1.15pm and there is still a queue. Shorter this time and manageable. So my boyfriend and I get in line and eventually through the doors. We are welcomed with the sight of hoards of students, scrambling to get to the front of each employer’s stall. Desperate to impress would be the best description. I actually got stuck in a crowd of people, the type of stuck where you are utterly squashed on all sides with no means of escaping.
The employers stalls were tiny and the representatives simply drummed out the same old information, more easily found using a little thing called the Internet! My boyfriend asked a white-faced representative from GCHQ ‘What if I wanted to do a graduate programme that crossed the boundaries between Management and Linguistics’. The answer was basically no, said in a few more words.

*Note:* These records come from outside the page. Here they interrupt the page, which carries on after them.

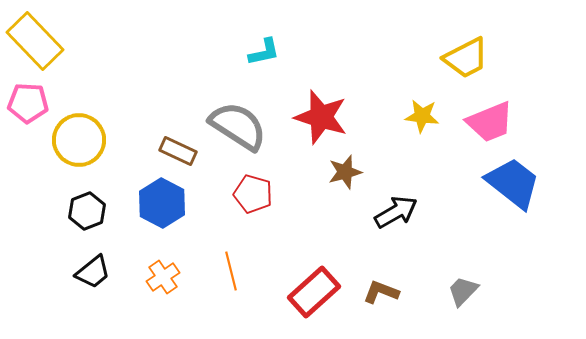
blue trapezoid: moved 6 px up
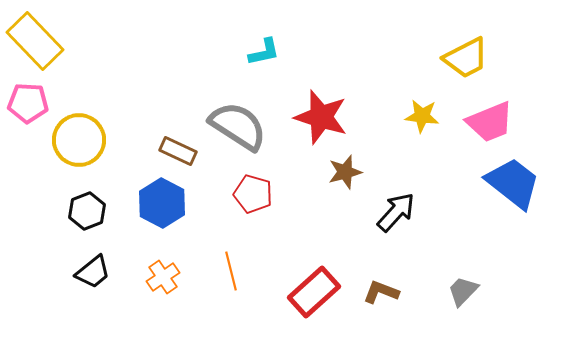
black arrow: rotated 18 degrees counterclockwise
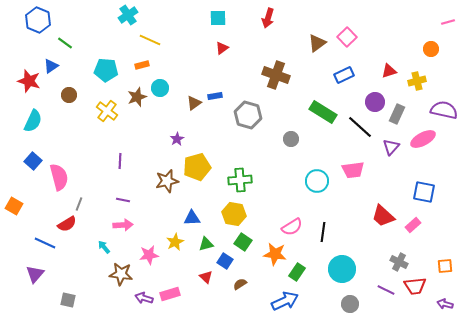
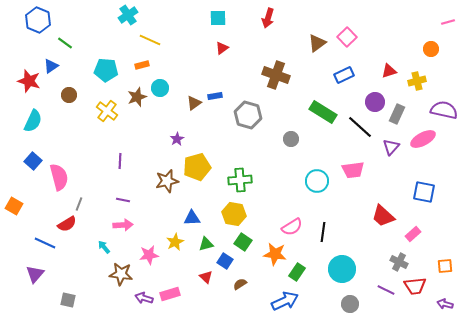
pink rectangle at (413, 225): moved 9 px down
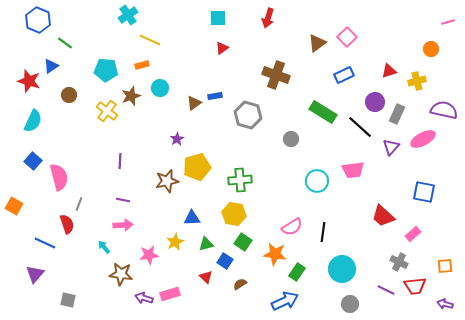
brown star at (137, 97): moved 6 px left, 1 px up
red semicircle at (67, 224): rotated 78 degrees counterclockwise
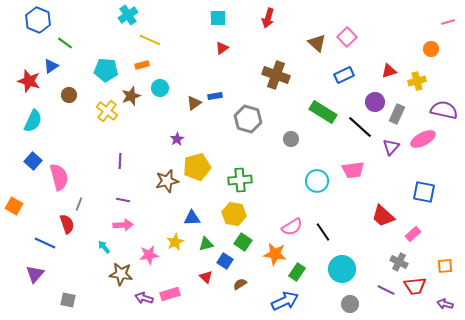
brown triangle at (317, 43): rotated 42 degrees counterclockwise
gray hexagon at (248, 115): moved 4 px down
black line at (323, 232): rotated 42 degrees counterclockwise
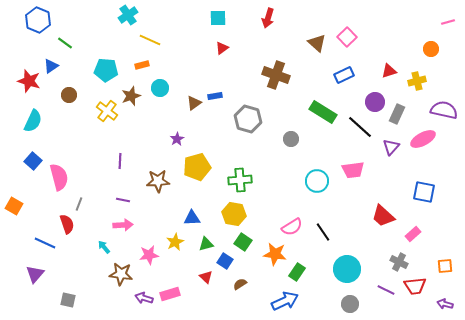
brown star at (167, 181): moved 9 px left; rotated 10 degrees clockwise
cyan circle at (342, 269): moved 5 px right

So we come to my conclusion. Some of the grad schemes out there are just too inflexible. They create ready-made schemes with a development plan, career path, progression etc. They do all this before they have even met you. ‘We don’t care if you want to do Management with Linguistics you can only do EITHER Management OR Linguistics, don’t confuse us!’. I urge all you undergraduates out there to make sure that you are accepting a grad scheme that is right for you, not right for them! Overall, as I stood at the Guardian Graduate Fair I realised I was staring my competition in the face. When you’re submitting that application, you know they’re there submitting one too. But I actually saw them, in their thousands... How can anyone possibly stand out?